**Work task**
Output all entries verbatim.

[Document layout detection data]
^^^^^^^^^^^^^^^^

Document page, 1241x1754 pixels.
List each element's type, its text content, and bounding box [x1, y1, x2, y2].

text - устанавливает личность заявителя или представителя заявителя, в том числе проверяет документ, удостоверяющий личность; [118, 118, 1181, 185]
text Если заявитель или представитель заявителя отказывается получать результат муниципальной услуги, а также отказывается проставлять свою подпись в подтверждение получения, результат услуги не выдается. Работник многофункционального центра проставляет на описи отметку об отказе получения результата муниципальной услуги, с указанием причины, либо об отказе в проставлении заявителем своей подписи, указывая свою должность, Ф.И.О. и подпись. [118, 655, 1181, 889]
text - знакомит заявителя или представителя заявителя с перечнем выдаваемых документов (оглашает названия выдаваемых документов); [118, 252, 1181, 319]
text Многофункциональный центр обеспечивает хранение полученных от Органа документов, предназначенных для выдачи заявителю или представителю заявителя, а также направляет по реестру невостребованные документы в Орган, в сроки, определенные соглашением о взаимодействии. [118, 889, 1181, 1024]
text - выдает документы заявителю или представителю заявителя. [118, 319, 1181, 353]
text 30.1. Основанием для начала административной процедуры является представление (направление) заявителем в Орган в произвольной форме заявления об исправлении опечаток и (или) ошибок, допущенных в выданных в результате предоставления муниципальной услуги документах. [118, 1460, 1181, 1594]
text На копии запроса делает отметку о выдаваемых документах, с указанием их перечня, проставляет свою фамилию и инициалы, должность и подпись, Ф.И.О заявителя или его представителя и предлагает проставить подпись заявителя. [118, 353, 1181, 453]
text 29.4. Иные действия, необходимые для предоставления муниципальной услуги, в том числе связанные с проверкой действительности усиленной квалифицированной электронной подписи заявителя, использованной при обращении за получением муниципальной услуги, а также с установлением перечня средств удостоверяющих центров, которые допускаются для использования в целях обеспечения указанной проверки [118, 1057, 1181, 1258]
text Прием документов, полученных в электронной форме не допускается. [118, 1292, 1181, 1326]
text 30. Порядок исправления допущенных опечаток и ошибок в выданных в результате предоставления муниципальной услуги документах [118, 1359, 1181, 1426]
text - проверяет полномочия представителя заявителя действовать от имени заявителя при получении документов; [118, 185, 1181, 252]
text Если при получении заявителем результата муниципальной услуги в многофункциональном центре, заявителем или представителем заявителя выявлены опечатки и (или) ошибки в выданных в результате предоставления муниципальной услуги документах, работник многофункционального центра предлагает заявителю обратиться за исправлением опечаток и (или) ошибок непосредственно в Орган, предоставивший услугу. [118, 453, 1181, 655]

^^^^^^^^^^^^^^^^

**Answer to this problem**
Document page, 1241x1754 pixels.
List each element's type, its text content, and bounding box [x1, y1, x2, y2].

text - устанавливает личность заявителя или представителя заявителя, в том числе проверяет документ, удостоверяющий личность; [118, 118, 1181, 185]
text Если заявитель или представитель заявителя отказывается получать результат муниципальной услуги, а также отказывается проставлять свою подпись в подтверждение получения, результат услуги не выдается. Работник многофункционального центра проставляет на описи отметку об отказе получения результата муниципальной услуги, с указанием причины, либо об отказе в проставлении заявителем своей подписи, указывая свою должность, Ф.И.О. и подпись. [118, 655, 1181, 889]
text - знакомит заявителя или представителя заявителя с перечнем выдаваемых документов (оглашает названия выдаваемых документов); [118, 252, 1181, 319]
text Многофункциональный центр обеспечивает хранение полученных от Органа документов, предназначенных для выдачи заявителю или представителю заявителя, а также направляет по реестру невостребованные документы в Орган, в сроки, определенные соглашением о взаимодействии. [118, 889, 1181, 1024]
text - выдает документы заявителю или представителю заявителя. [118, 319, 1181, 353]
text 30.1. Основанием для начала административной процедуры является представление (направление) заявителем в Орган в произвольной форме заявления об исправлении опечаток и (или) ошибок, допущенных в выданных в результате предоставления муниципальной услуги документах. [118, 1460, 1181, 1594]
text На копии запроса делает отметку о выдаваемых документах, с указанием их перечня, проставляет свою фамилию и инициалы, должность и подпись, Ф.И.О заявителя или его представителя и предлагает проставить подпись заявителя. [118, 353, 1181, 453]
text 29.4. Иные действия, необходимые для предоставления муниципальной услуги, в том числе связанные с проверкой действительности усиленной квалифицированной электронной подписи заявителя, использованной при обращении за получением муниципальной услуги, а также с установлением перечня средств удостоверяющих центров, которые допускаются для использования в целях обеспечения указанной проверки [118, 1057, 1181, 1258]
text Прием документов, полученных в электронной форме не допускается. [118, 1292, 1181, 1326]
text 30. Порядок исправления допущенных опечаток и ошибок в выданных в результате предоставления муниципальной услуги документах [118, 1359, 1181, 1426]
text - проверяет полномочия представителя заявителя действовать от имени заявителя при получении документов; [118, 185, 1181, 252]
text Если при получении заявителем результата муниципальной услуги в многофункциональном центре, заявителем или представителем заявителя выявлены опечатки и (или) ошибки в выданных в результате предоставления муниципальной услуги документах, работник многофункционального центра предлагает заявителю обратиться за исправлением опечаток и (или) ошибок непосредственно в Орган, предоставивший услугу. [118, 453, 1181, 655]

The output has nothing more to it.